Find every line below with the word "몬스터는" in it, and copy each one.

(Saved data entries)
++++++++++++++++++++
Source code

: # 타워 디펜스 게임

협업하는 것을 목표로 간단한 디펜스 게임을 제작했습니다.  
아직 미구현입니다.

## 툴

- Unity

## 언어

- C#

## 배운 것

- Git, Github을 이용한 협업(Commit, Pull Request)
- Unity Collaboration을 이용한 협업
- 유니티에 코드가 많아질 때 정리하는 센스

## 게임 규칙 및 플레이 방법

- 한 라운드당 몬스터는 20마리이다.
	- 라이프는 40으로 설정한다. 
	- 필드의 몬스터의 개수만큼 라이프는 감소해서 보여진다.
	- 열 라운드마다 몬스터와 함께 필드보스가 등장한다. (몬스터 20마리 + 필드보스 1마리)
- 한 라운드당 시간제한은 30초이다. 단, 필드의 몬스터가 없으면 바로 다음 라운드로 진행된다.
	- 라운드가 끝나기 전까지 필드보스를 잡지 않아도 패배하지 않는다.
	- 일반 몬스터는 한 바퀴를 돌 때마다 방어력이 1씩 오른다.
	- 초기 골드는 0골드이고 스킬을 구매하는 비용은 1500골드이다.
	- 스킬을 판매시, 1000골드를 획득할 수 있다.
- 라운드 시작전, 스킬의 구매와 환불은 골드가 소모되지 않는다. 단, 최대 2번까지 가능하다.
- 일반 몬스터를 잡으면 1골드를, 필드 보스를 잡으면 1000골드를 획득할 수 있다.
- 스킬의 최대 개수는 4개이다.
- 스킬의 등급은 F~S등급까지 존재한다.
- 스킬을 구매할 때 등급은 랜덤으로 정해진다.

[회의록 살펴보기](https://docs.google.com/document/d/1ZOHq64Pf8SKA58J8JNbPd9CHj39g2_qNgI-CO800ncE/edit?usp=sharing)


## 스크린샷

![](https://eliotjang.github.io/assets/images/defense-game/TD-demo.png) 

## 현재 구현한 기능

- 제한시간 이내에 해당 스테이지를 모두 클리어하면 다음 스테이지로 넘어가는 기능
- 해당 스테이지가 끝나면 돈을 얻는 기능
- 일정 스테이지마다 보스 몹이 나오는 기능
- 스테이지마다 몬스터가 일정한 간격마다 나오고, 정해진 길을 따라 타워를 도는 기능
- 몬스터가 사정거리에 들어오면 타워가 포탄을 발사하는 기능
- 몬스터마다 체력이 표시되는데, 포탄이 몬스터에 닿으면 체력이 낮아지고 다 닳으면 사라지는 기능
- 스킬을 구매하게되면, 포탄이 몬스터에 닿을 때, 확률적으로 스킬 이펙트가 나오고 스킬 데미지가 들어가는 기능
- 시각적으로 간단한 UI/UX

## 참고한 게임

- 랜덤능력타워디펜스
++++++++++++++++++++
TASK RESPONSE:
- 한 라운드당 몬스터는 20마리이다.
	- 일반 몬스터는 한 바퀴를 돌 때마다 방어력이 1씩 오른다.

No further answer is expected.